Important Capabilities

CapabilityStatusNotes
Asset ContainersEnabled by default.
Column-level LineageEnabled via include_column_lineage.
DescriptionsEnabled by default.
Detect Deleted EntitiesEnabled by default via stateful ingestion.
Extract OwnershipEnabled via extract_ownership.
Extract TagsEnabled via extract_tags.
Platform InstanceEnabled by default.
Schema MetadataEnabled by default.
Table-Level LineageEnabled via extract_lineage.
Test ConnectionEnabled by default.

Overview

The quicksight module ingests metadata from Amazon QuickSight into DataHub. It is intended for production ingestion workflows and module-specific capabilities are documented below.

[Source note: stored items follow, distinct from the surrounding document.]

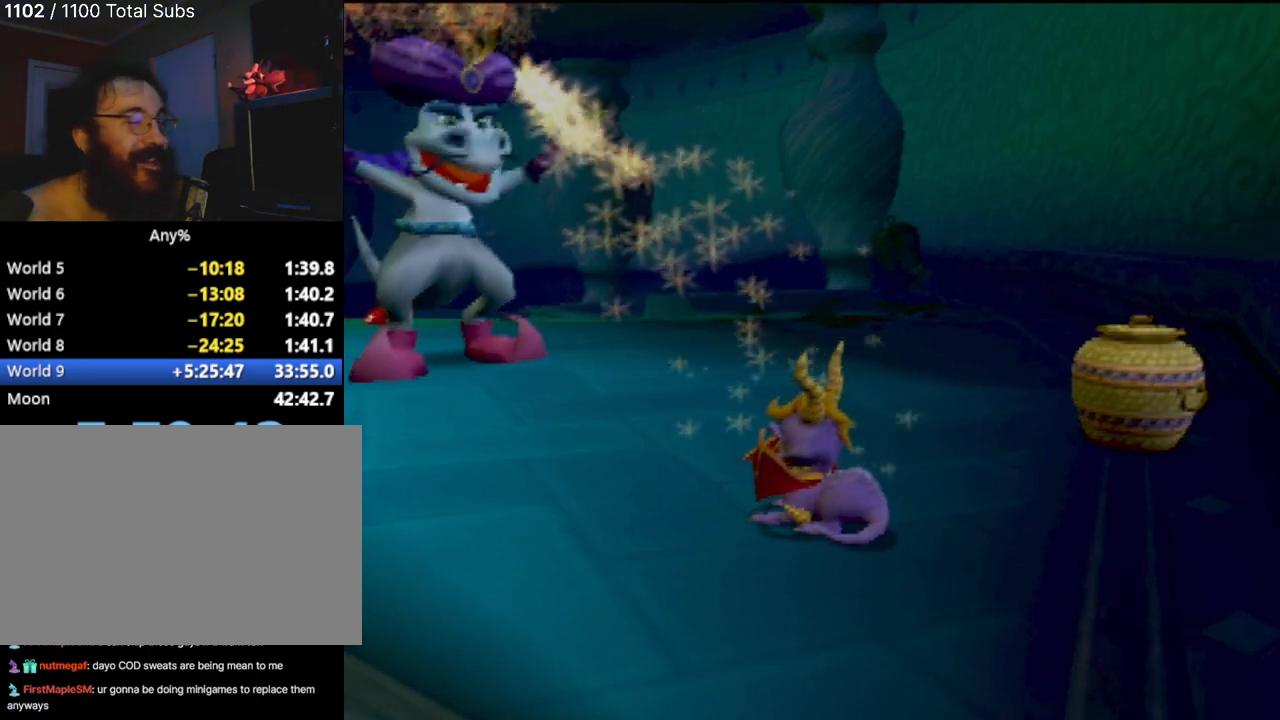
{"buttons": [], "left_stick": "right", "events": []}
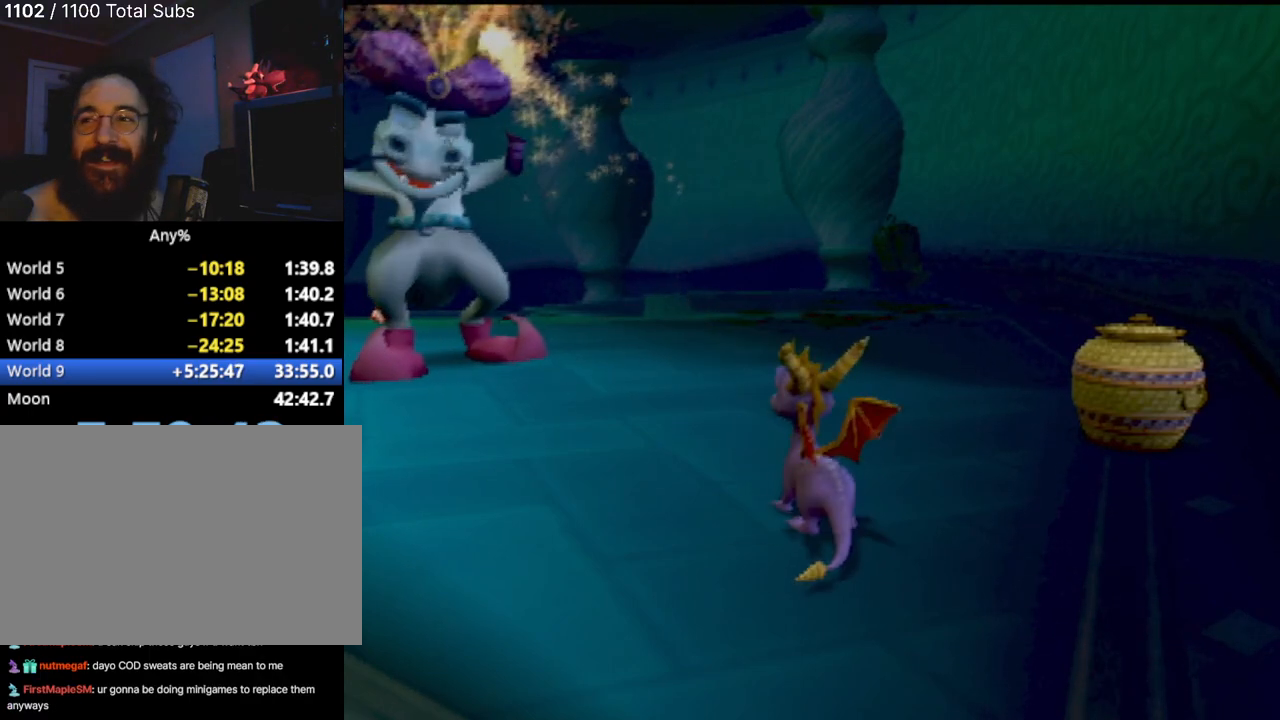
{"buttons": [], "left_stick": "right", "events": []}
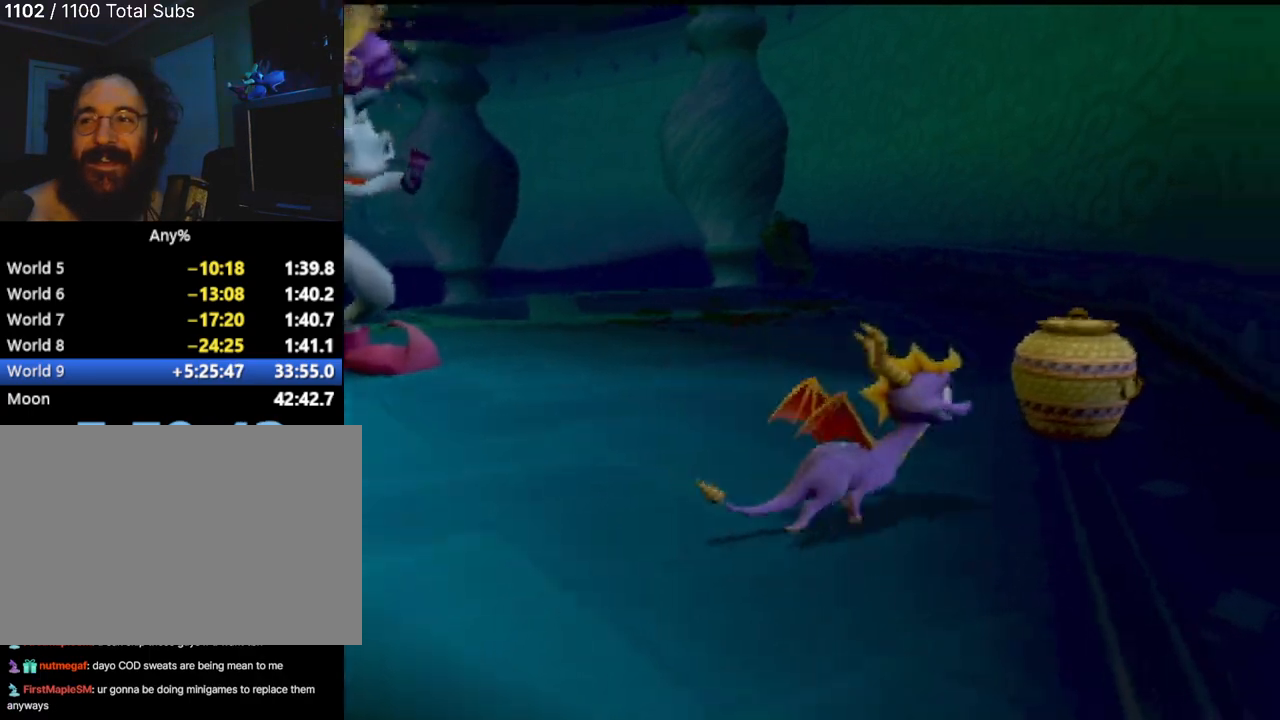
{"buttons": [], "left_stick": "center", "events": [[17, "left_stick", "up-right"], [200, "left_stick", "up"], [400, "left_stick", "center"]]}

This source extracts the following:

  • Folders (and optionally Namespaces) as Containers that organize the browse hierarchy.
  • QuickSight Datasets as Datasets with the Dataset subtype, including schemaMetadata derived from OutputColumns.
  • Analyses and Dashboards as Dashboard entities (subtypes Analysis and Dashboard), with each published Dashboard linked back to the Analysis it was built from.
  • Visuals within a dashboard's sheets as Chart entities (when extract_dashboard_definitions is enabled).
  • Table-level lineage from QuickSight Datasets to their upstream warehouse/database tables, plus column-level lineage for CustomSql datasets parsed via sqlglot.
  • Optionally ownership (from resource permissions), AWS resource tags, and users/groups.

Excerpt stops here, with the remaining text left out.